Une organisation familiale et médicale à réinventer
Traditionnellement, la prise en charge des personnes âgées en Tunisie repose sur la solidarité familiale. Confier un parent à une structure extérieure reste souvent perçu comme un tabou culturel. Mais cette organisation se heurte à de nouvelles réalités : urbanisation, migrations internes et internationales, emploi féminin croissant…
Actuellement, le pays ne dispose que de très peu de maisons de retraite, et les établissements médicalisés de type EHPAD sont quasi inexistants. Cette rareté accroît la pression sur les familles, alors même que l’allongement de la durée de vie et l’augmentation des pathologies liées à l’âge exigent des soins spécialisés et continus.

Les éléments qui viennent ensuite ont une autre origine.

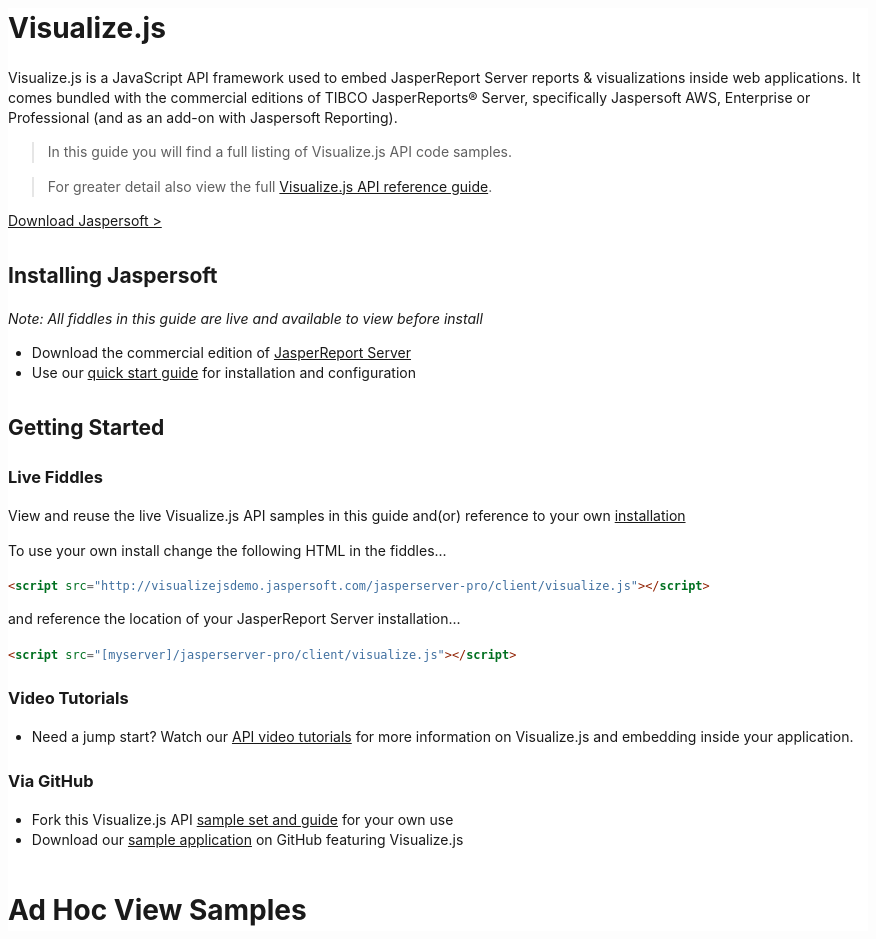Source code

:Visualize.js
============

Visualize.js is a JavaScript API framework used to embed JasperReport Server reports & visualizations inside web applications.
It comes bundled with the commercial editions of TIBCO JasperReports® Server, specifically Jaspersoft AWS, Enterprise or
Professional (and as an add-on with Jaspersoft Reporting).

> In this guide you will find a full listing of Visualize.js API code samples.

> For greater detail also view the full [Visualize.js API reference guide].

[Download Jaspersoft >][Download JRS]

Installing Jaspersoft
----------------------
 
 *Note: All fiddles in this guide are live and available to view before install*
 
 * Download the commercial edition of [JasperReport Server]
 * Use our [quick start guide] for installation and configuration

Getting Started
---------------
 
 ### Live Fiddles
 
 View and reuse the live Visualize.js API samples in this guide and(or) reference to your own [installation]
 
 To use your own install change the following HTML in the fiddles... 
 
 ``` html
 <script src="http://visualizejsdemo.jaspersoft.com/jasperserver-pro/client/visualize.js"></script>
 ```
 
 and reference the location of your JasperReport Server installation...
 
  ``` html
 <script src="[myserver]/jasperserver-pro/client/visualize.js"></script>
 ```
 
 ### Video Tutorials
 
 * Need a jump start? Watch our [API video tutorials] for more information on Visualize.js and embedding inside your application.
 
 ### Via GitHub
 
 * Fork this Visualize.js API [sample set and guide] for your own use
 * Download our [sample application] on GitHub featuring Visualize.js

[Visualize.js API reference guide]: https://community.jaspersoft.com/documentation/tibco-jasperreports-server-visualizejs-guide/v62/api-reference-visualizejs
[JasperReport Server]: https://jaspersoft.com/download
[installation]: https://jaspersoft.com/download
[quick start guide]: https://jaspersoft.com/jaspersoft-quick-start-guide
[API video tutorials]: https://community.jaspersoft.com/wiki/visualizejs-tutorials
[sample set and guide]: https://github.com/TIBCOSoftware/JS-visualize
[sample application]: https://github.com/TIBCOSoftware/JS-FDSample

[Download JRS]: https://jaspersoft.com/download




Ad Hoc View Samples
=======


[Render Table]: http://jsfiddle.net/gh/get/mootools/1.5.2/TIBCOSoftware/JS-visualize/tree/master/ahv-embed/basic-render/
[customize with CSS]: http://jsfiddle.net/gh/get/mootools/1.5.2/TIBCOSoftware/JS-visualize/tree/master/ahv-embed/customize-css/
[crosstab with CSS]: http://jsfiddle.net/gh/get/mootools/1.5.2/TIBCOSoftware/JS-visualize/tree/master/ahv-embed/crosstab-css/
[chart with selector]: http://jsfiddle.net/gh/get/mootools/1.5.2/TIBCOSoftware/JS-visualize/tree/master/ahv-embed/chart-selector/
[Load multiple views]: http://jsfiddle.net/gh/get/mootools/1.5.2/TIBCOSoftware/JS-visualize/tree/master/ahv-embed/multiple-views/
[Set canvas type]: http://jsfiddle.net/gh/get/mootools/1.5.2/TIBCOSoftware/JS-visualize/tree/master/ahv-canvas/set-canvas/
[dynamically from a list]: http://jsfiddle.net/gh/get/mootools/1.5.2/TIBCOSoftware/JS-visualize/tree/master/ahv-canvas/dynamic-canvas/
[Paramater passing]: http://jsfiddle.net/gh/get/mootools/1.5.2/TIBCOSoftware/JS-visualize/tree/master/ahv-input/pass-param/
[basic drop-down]: http://jsfiddle.net/gh/get/mootools/1.5.2/TIBCOSoftware/JS-visualize/tree/master/ahv-input/basic-drop/
[Dynamic input control values]: http://jsfiddle.net/gh/get/mootools/1.5.2/TIBCOSoftware/JS-visualize/tree/master/ahv-input/dynamic-values/
[Pass values]: http://jsfiddle.net/gh/get/mootools/1.5.2/TIBCOSoftware/JS-visualize/tree/master/ahv-hyperlink/pass-values/
[fields and measures]: http://jsfiddle.net/gh/get/mootools/1.5.2/TIBCOSoftware/JS-visualize/tree/master/ahv-hyperlink/fields-measures/
[Drill down on selection]: http://jsfiddle.net/gh/get/mootools/1.5.2/TIBCOSoftware/JS-visualize/tree/master/ahv-hyperlink/drill-down/
[in new view]: http://jsfiddle.net/gh/get/mootools/1.5.2/TIBCOSoftware/JS-visualize/tree/master/ahv-hyperlink/new-view/
[Hyperlink changes beforeRender]: http://jsfiddle.net/gh/get/mootools/1.5.2/TIBCOSoftware/JS-visualize/tree/master/ahv-hyperlink/before-render/
[Data rendered on page]: http://jsfiddle.net/gh/get/mootools/1.5.2/TIBCOSoftware/JS-visualize/tree/master/ahv-custom/data-rendered/
[with D3 gauges]: http://jsfiddle.net/gh/get/mootools/1.5.2/TIBCOSoftware/JS-visualize/tree/master/ahv-custom/d3-gauge/
[Loading of data]: http://jsfiddle.net/gh/get/mootools/1.5.2/TIBCOSoftware/JS-visualize/tree/master/ahv-custom/loading-data/
[through return values]: http://jsfiddle.net/gh/get/mootools/1.5.2/TIBCOSoftware/JS-visualize/tree/master/ahv-custom/return-values/
[Table row selection]: http://jsfiddle.net/gh/get/mootools/1.5.2/TIBCOSoftware/JS-visualize/tree/master/ahv-control/row-selection/
[column selection with highlight]: http://jsfiddle.net/gh/get/mootools/1.5.2/TIBCOSoftware/JS-visualize/tree/master/ahv-control/col-selection/
[Resize Ad Hoc View]: http://jsfiddle.net/gh/get/mootools/1.5.2/TIBCOSoftware/JS-visualize/tree/master/ahv-control/resize-view/
[Refresh]: http://jsfiddle.net/gh/get/mootools/1.5.2/TIBCOSoftware/JS-visualize/tree/master/ahv-auth/refresh/
[destroy session]: http://jsfiddle.net/gh/get/mootools/1.5.2/TIBCOSoftware/JS-visualize/tree/master/ahv-auth/destroy/
[Secure token authentication]: http://jsfiddle.net/gh/get/mootools/1.5.2/TIBCOSoftware/JS-visualize/tree/master/ahv-auth/token/
[Authentication Cookbook]: https://community.jaspersoft.com/documentation/jasperreports-server-authentication-cookbook/introduction
[Cookbook]: https://community.jaspersoft.com/documentation/jasperreports-server-authentication-cookbook/introduction
[Simple report rendering]: https://jsfiddle.net/gh/get/mootools/1.5.2/TIBCOSoftware/JS-visualize/tree/master/report-embed/report-render/
[from a list]: https://jsfiddle.net/gh/get/mootools/1.5.2/TIBCOSoftware/JS-visualize/tree/master/report-embed/report-list/
[Load multiple reports]: https://jsfiddle.net/gh/get/mootools/1.5.2/TIBCOSoftware/JS-visualize/tree/master/report-embed/common-config/
[Next/previous]: https://jsfiddle.net/gh/get/mootools/1.5.2/TIBCOSoftware/JS-visualize/tree/master/report-pagination/next-previous/
[enter range]: https://jsfiddle.net/gh/get/mootools/1.5.2/TIBCOSoftware/JS-visualize/tree/master/report-pagination/page-range/
[pagination events]: https://jsfiddle.net/gh/get/mootools/1.5.2/TIBCOSoftware/JS-visualize/tree/master/report-pagination/page-event/
[Anchors]: https://jsfiddle.net/gh/get/mootools/1.5.2/TIBCOSoftware/JS-visualize/tree/master/report-pagination/page-anchor/
[range with anchor]: https://jsfiddle.net/gh/get/mootools/1.5.2/TIBCOSoftware/JS-visualize/tree/master/report-pagination/range-anchor/
[anchor and page search]: https://jsfiddle.net/gh/get/mootools/1.5.2/TIBCOSoftware/JS-visualize/tree/master/report-pagination/navigating-report/
[Paramater passing]: https://jsfiddle.net/gh/get/mootools/1.5.2/TIBCOSoftware/JS-visualize/tree/master/report-input/param-pass/
[basic drop-down]: https://jsfiddle.net/gh/get/mootools/1.5.2/TIBCOSoftware/JS-visualize/tree/master/report-input/drop-down/
[render values]: https://jsfiddle.net/gh/get/mootools/1.5.2/TIBCOSoftware/JS-visualize/tree/master/report-input/render-values/
[Dynamic resource types]: https://jsfiddle.net/gh/get/mootools/1.5.2/TIBCOSoftware/JS-visualize/tree/master/report-input/render-types/
[Basic drill-down]: https://jsfiddle.net/gh/get/mootools/1.5.2/TIBCOSoftware/JS-visualize/tree/master/report-hyperlink/report-link/
[open report in new page]: https://jsfiddle.net/gh/get/mootools/1.5.2/TIBCOSoftware/JS-visualize/tree/master/report-hyperlink/report-link-new-page/
[Parameter passing on selection]: https://jsfiddle.net/gh/get/mootools/1.5.2/TIBCOSoftware/JS-visualize/tree/master/report-hyperlink/parameter-passing/
[parameter in a new page]: https://jsfiddle.net/gh/get/mootools/1.5.2/TIBCOSoftware/JS-visualize/tree/master/report-hyperlink/parameter-passing-new-page/
[Page totals]: https://jsfiddle.net/gh/get/mootools/1.5.2/TIBCOSoftware/JS-visualize/tree/master/report-events/page-totals/
[report status]: https://jsfiddle.net/gh/get/mootools/1.5.2/TIBCOSoftware/JS-visualize/tree/master/report-events/report-status/
[Table column sorting order]: https://jsfiddle.net/gh/get/mootools/1.5.2/TIBCOSoftware/JS-visualize/tree/master/report-ui/table-column-sorting/
[table column conditional formatting]: https://jsfiddle.net/gh/get/mootools/1.5.2/TIBCOSoftware/JS-visualize/tree/master/report-ui/table-column-formatting/
[Crosstab column sorting order]: https://jsfiddle.net/gh/get/mootools/1.5.2/TIBCOSoftware/JS-visualize/tree/master/report-ui/crosstab-column-sorting/
[crosstab row sorting order]: https://jsfiddle.net/gh/get/mootools/1.5.2/TIBCOSoftware/JS-visualize/tree/master/report-ui/crosstab-row-sorting/
[Export formats]: https://jsfiddle.net/gh/get/mootools/1.5.2/TIBCOSoftware/JS-visualize/tree/master/report-export/export-formats/
[auto export]: https://jsfiddle.net/gh/get/mootools/1.5.2/TIBCOSoftware/JS-visualize/tree/master/report-export/auto-export/
[Export CSV and render]: https://jsfiddle.net/gh/get/mootools/1.5.2/TIBCOSoftware/JS-visualize/tree/master/report-export/csv-export-d3/
[export JSON and render]: https://jsfiddle.net/gh/get/mootools/1.5.2/TIBCOSoftware/JS-visualize/tree/master/report-export/json-export-d3/
[Save/Save As UI]: https://jsfiddle.net/gh/get/mootools/1.5.2/TIBCOSoftware/JS-visualize/tree/master/report-save/save-as/
[Basic Login/Logout]: https://jsfiddle.net/gh/get/mootools/1.5.2/TIBCOSoftware/JS-visualize/tree/master/report-auth/report-login/
[Secure token authentication]: https://jsfiddle.net/gh/get/mootools/1.5.2/TIBCOSoftware/JS-visualize/tree/master/report-auth/token-auth/
[Login/logout with hooks]: https://jsfiddle.net/gh/get/mootools/1.5.2/TIBCOSoftware/JS-visualize/tree/master/report-auth/login-hook/
[Login/logout UI]: https://jsfiddle.net/gh/get/mootools/1.5.2/TIBCOSoftware/JS-visualize/tree/master/report-auth/auth-ui/
[Authentication Cookbook]: https://community.jaspersoft.com/documentation/jasperreports-server-authentication-cookbook/introduction
[Cookbook]: https://community.jaspersoft.com/documentation/jasperreports-server-authentication-cookbook/introduction
[Dashboard render with input control]: https://jsfiddle.net/gh/get/mootools/1.5.2/TIBCOSoftware/JS-visualize/tree/master/dashboard-embed/dash-embed/
[Dashboard Login/Logout]: https://jsfiddle.net/gh/get/mootools/1.5.2/TIBCOSoftware/JS-visualize/tree/master/dashboard-auth/dash-auth/
[Dashboard paramater passing]: https://jsfiddle.net/gh/get/mootools/1.5.2/TIBCOSoftware/JS-visualize/tree/master/dashboard-input/dash-param/
[Undo/redo parameter events]: https://jsfiddle.net/gh/get/mootools/1.5.2/TIBCOSoftware/JS-visualize/tree/master/dashboard-input/undo-redo/
[Dashboard hyperlink]: https://jsfiddle.net/gh/get/mootools/1.5.2/TIBCOSoftware/JS-visualize/tree/master/dashboard-hyperlink/dash-link/
[Authentication Cookbook]: https://community.jaspersoft.com/documentation/jasperreports-server-authentication-cookbook/introduction
[Cookbook]: https://community.jaspersoft.com/documentation/jasperreports-server-authentication-cookbook/introduction
[Custom drop down]: https://jsfiddle.net/gh/get/mootools/1.5.2/TIBCOSoftware/JS-visualize/tree/master/inputControl-data/custom-dropdown/
[show inside table]: https://jsfiddle.net/gh/get/mootools/1.5.2/TIBCOSoftware/JS-visualize/tree/master/inputControl-data/inside-table/
[Embed report and input control]: https://jsfiddle.net/gh/get/mootools/1.5.2/TIBCOSoftware/JS-visualize/tree/master/inputControl-report/bind-with-report/
[Render input controls (all types)]: https://jsfiddle.net/gh/get/mootools/1.5.2/TIBCOSoftware/JS-visualize/tree/master/inputControl-view/render-all-types/
[default values]: https://jsfiddle.net/gh/get/mootools/1.5.2/TIBCOSoftware/JS-visualize/tree/master/inputControl-view/default-values/
[with cascade]: https://jsfiddle.net/gh/get/mootools/1.5.2/TIBCOSoftware/JS-visualize/tree/master/inputControl-view/cascade/
[cascade with multi and single selects]: https://jsfiddle.net/gh/get/mootools/1.5.2/TIBCOSoftware/JS-visualize/tree/master/inputControl-view/cascade-multi-single/
[Reset input controls]: https://jsfiddle.net/gh/get/mootools/1.5.2/TIBCOSoftware/JS-visualize/tree/master/inputControl-reset/reset-controls/
[Listen for changes]: https://jsfiddle.net/gh/get/mootools/1.5.2/TIBCOSoftware/JS-visualize/tree/master/inputControl-events/control-changes/
[with cascade]: https://jsfiddle.net/gh/get/mootools/1.5.2/TIBCOSoftware/JS-visualize/tree/master/inputControl-events/cascade/
[Bind cascade with report]: https://jsfiddle.net/gh/get/mootools/1.5.2/TIBCOSoftware/JS-visualize/tree/master/inputControl-events/cascade-report/
[Validation]: https://jsfiddle.net/gh/get/mootools/1.5.2/TIBCOSoftware/JS-visualize/tree/master/inputControl-events/validation/
[Specific CSS overrides]: https://jsfiddle.net/gh/get/mootools/1.5.2/TIBCOSoftware/JS-visualize/tree/master/inputControl-css/specific-overrides/
[all types]: https://jsfiddle.net/gh/get/mootools/1.5.2/TIBCOSoftware/JS-visualize/tree/master/inputControl-css/all-types/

Le gouvernement a annoncé la création d’une filière de gériatrie (qui n’était pas enseignée en médecine jusque-là, seulement par le biais de courtes formations) et l’extension progressive du réseau d’accueil, mais les besoins restent très largement supérieurs aux capacités existantes.

Vieillissement démographique en Tunisie : Quelles réponses possibles ?
Les démographes appellent à une stratégie publique coordonnée. Parmi les leviers évoqués :
- Incitations familiales (fiscalité, logement, services de garde) pour soutenir la natalité
- Conciliation vie professionnelle et vie familiale grâce à des horaires flexibles et des services de proximité
- Soutien à l’emploi et au pouvoir d’achat des jeunes ménages
- Réductions des inégalités territoriales en matière d’accès aux soins et services
- Mais surtout, investissement dans la gériatrie et la santé pour anticiper les besoins d’une population vieillissante
En parallèle, l’émergence de la Silver Économie pourrait transformer ce défi en opportunité, en développant des services et des innovations destinés aux seniors, tout en valorisant leur rôle dans la transmission des savoirs.
Si la Tunisie n’est pas encore une société « vieille », elle s’y dirige inexorablement. La clé résidera dans la capacité de l’État à ajuster ses politiques sociales, économiques et sanitaires pour préserver l’équilibre intergénérationnel, le dynamisme économique et la cohésion sociale.